■ Passage provided ■
= Vinod Pande =

Indian actor, film director and film producer

Vinod Pande (also known as Vinod Pandey) is an Indian film director, actor, producer and writer.

==Biography==
Pande was born in the state of Uttar Pradesh, where his father was working as a doctor at a government dispensary. Pande studied social work in Udaipur and came to Bombay in the early 1960s. There he worked for All India Radio, among others. In May 1966, he moved to London, where he worked at the advertising agency Image Enterprises, for which he made several commercials. He also worked as a Hindi news anchor at the BBC. For the British Film Institute he made his first documentary in Hindi, London Me Bharat, in 1972, which deals with the everyday life of South Asian British people in the London suburbs (Southall).

In 1980, he made his first Hindi film Ek Baar Phir, which was produced entirely in the UK. The film was denied permission to contest in the National Film Awards for this reason. Following this, Pande moved back to India.
With Star (1982), he tried the form of the film musical in the western style.

■ Questions on the material ■
1. According to the biography of Vinod Pande, what was the title of his first Hindi documentary, made for the British Film Institute?
2. Carry on the Vinod Pande biography from its final sentence.

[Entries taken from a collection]
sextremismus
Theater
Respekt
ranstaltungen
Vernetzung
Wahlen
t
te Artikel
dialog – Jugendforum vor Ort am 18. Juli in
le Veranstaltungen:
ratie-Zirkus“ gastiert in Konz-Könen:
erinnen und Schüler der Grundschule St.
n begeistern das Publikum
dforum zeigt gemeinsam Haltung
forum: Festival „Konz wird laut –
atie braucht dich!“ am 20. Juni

■ Written responses ■
1. London Me Bharat

2.
The film used the album Star/Boom Boom as its soundtrack.
The album featured music composed by British-Indian producer Biddu, who was also the film's producer.

His film Sins (2005), which deals with the sexual relationship between a Catholic priest and a younger woman, provoked protests from Indian Christians.
The film is based on a news story that Pande read in 1988 about a Kerala priest sentenced to death on sexual harassment and murder charges.
The psychological thriller Red Swastik (2007), with model Sherlyn Chopra in the lead role, had scenes that were comparatively revealing for Indian films - after being raped, the protagonist takes revenge on her tormentors and kills them one after the other.

Pande is the author of three English-language novels: Don's Wife, Saanvri - The Story of a Concubine, and Destiny.

==Filmography==
- 1972: London Me Bharat (documentary)
- 1979: Ek Baar Phir
- 1982: Yeh Nazdeekiyan
- 1982: Star
- 1988: Ek Naya Rishta
- 1990: Sach
- 1994: Reporter (TV series)
- 2005: Sins
- 2007: Red Swastik
- 2011: Chaloo Movie
- 2016: Panaah (short film)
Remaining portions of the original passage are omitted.